ワルラが後ろを向いている隙に、男たちがまた切りかかってきました。前、前! とリーンズが焦ると、にやりと笑います。
「大丈夫だ。こんなへなちょこ連中にやられはせん」
前に向き直ったとたん、また男たちの攻撃を受け止め、今度は剣を跳ね飛ばしてしまいます。男たちは武器をなくして真っ青になりました。戦うか逃げるか、判断に迷って立ちすくみます。
するとワルラが自分の剣を収めて飛び出しました。
「遅い! そんなことで迷えば、戦場ではたちまちあの世行きだぞ!」
と素手で男たちを殴り飛ばしていきます。吹き飛ばされ、階段を転げ落ちて、男たちはほうほうの体(てい)で逃げ出しました。
「お、覚えていろ! ただではおかねえからな――!」
と捨て台詞だけは忘れずに残していきます。
やれやれ、とワルラはそれを見送りました。周囲の人々がやんやの拍手を送ってきたので、苦笑いで頭を振ります。
「教会にあんな連中がやって来るようじゃ世も末だな。警察さえ来ないんじゃないか」
「来るはずないよ。あいつらは大貴族の息がかかった連中だからね。助けてもらって命拾いしたけど、あんたも俺たちもドール侯爵から目を付けられたな、きっと」
とリーンズが言うと、ワルラは目を丸くして頭をかきました。
「そうだったのか? だとすると失敗したかな。ますます雇ってもらえなくなりそうだ」
「君ほどの腕前の戦士が、まだ軍役に就けないでいたのか?」
とテリーが言うと、ワルラはいっそう苦笑いしました。
「もともと俺はグワン候ににらまれて、故郷にいられなくなった人間だからな。国王陛下なら雇ってくれるんじゃないかと思ったんだが、グワン候から連絡が回っていたようだ。辺境部隊になら雇うと言われて、悩んで神様にお伺いを立てに来たところだったのさ。辺境部隊だと北や南に飛ばされて、ロムドを守る役目にはまず就かせてもらえないからなぁ……」
陽気な顔が一瞬真剣になりました。ひげを生やした口が深い溜息をつきます。
そこへ教会の鐘がまた鳴り響きました。礼拝開始の合図です。
「おっといかん。じゃあな、おまえたち。これからは気をつけろよ」
とワルラは他の信者たちと一緒に階段を駆け上がっていき、後にはリーンズとテリーと物乞いたちが残されました。物乞いたちが、仲間の子どもの無事を喜びます。

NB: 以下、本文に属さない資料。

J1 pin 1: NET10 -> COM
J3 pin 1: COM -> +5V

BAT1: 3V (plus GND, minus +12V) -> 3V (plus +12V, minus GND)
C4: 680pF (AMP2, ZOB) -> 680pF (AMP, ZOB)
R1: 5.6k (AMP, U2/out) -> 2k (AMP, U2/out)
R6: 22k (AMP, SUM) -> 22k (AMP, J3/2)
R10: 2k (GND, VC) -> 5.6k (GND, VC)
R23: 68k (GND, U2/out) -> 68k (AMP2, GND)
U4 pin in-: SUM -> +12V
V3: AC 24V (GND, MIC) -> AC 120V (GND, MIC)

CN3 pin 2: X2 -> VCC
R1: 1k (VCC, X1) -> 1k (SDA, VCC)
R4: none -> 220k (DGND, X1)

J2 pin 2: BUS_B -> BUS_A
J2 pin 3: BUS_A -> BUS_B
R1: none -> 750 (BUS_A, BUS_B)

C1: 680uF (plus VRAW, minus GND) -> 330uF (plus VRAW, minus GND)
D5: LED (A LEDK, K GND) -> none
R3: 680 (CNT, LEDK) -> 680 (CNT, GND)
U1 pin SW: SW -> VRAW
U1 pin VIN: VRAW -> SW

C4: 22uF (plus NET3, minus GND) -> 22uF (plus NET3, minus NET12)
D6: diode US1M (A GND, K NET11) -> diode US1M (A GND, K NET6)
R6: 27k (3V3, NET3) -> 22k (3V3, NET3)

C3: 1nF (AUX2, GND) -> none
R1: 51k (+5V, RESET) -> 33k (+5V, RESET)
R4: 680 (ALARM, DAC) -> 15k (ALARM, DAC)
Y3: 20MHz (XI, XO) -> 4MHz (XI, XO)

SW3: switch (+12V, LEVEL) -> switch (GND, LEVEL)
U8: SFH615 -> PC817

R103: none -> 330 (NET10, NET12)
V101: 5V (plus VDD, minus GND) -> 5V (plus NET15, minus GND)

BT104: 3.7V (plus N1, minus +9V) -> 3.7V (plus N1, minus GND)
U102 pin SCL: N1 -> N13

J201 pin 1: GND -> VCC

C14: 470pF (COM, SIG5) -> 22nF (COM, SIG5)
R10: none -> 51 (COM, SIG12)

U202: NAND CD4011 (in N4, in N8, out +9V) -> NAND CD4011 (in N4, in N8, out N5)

テリーはリーンズの隣に立ったまま、教会を見上げていました。低い声でつぶやきます。
「だめだ……この国はこのままじゃだめなんだ……」
リーンズは友人を見ました。言いたいことも聞きたいこともたくさんあったのに、友人があまり真剣な様子なので、口に出すことができません。
礼拝堂の中から、平和を願い神を賛美する歌声が流れてきました――。